African-American hairstyles have demonstrated both defiance and sophistication. In the late 1960s and 1970s Afros were considered expressions of cultural identity as well as a rebellion against conforming to the beauty norms of white culture. Today, African-Americans have created exotic, new Afros that grace the pages of mainstream fashion magazines, celebrating their culture throughout the world.
Twists, when applied to an Afro, can add dimension. Curls can be shaped close to the head in rows, or let loose in wild, Afro style. To achieve the right effect, you can begin by separating the hair and creating twists that can hang in different lengths or be partially brushed out for buoyant, free-form curls.
Roller-set Afros have the volume of Afros, but without the tight curl. The hair is shampooed and conditioned and divided into segments before setting on large rollers to dry. The process is also called "wet setting." A roller set maintains the fullness of the Afro with sophisticated style.
Afro puffs are a variation of a traditional Afro. They are made by parting the natural hair down the middle into two sections and wrapping a rubber band or hair elastic around the base of each segment of hair. Curls of each puff are brushed upward.
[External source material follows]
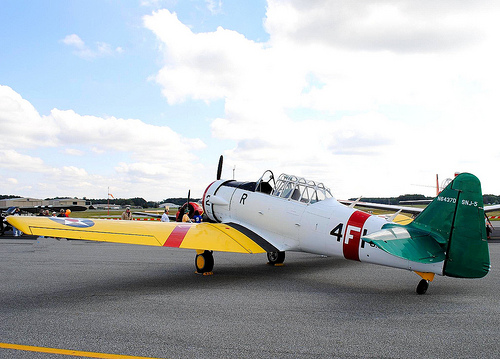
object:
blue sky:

Conditioner is often applied to add extra whimsy and puffiness.
Bantu Knots incorporate the styling of braids and twists, and extend from the head to resemble segmented Afro curls or knots. A Bantu knot is made by combing the hair into small sections about an inch apart. Gel is applied and the curls are twisted around a finger and tucked under the twist with a bobby-pin. The process is repeated until the little knots or twists cover the entire head.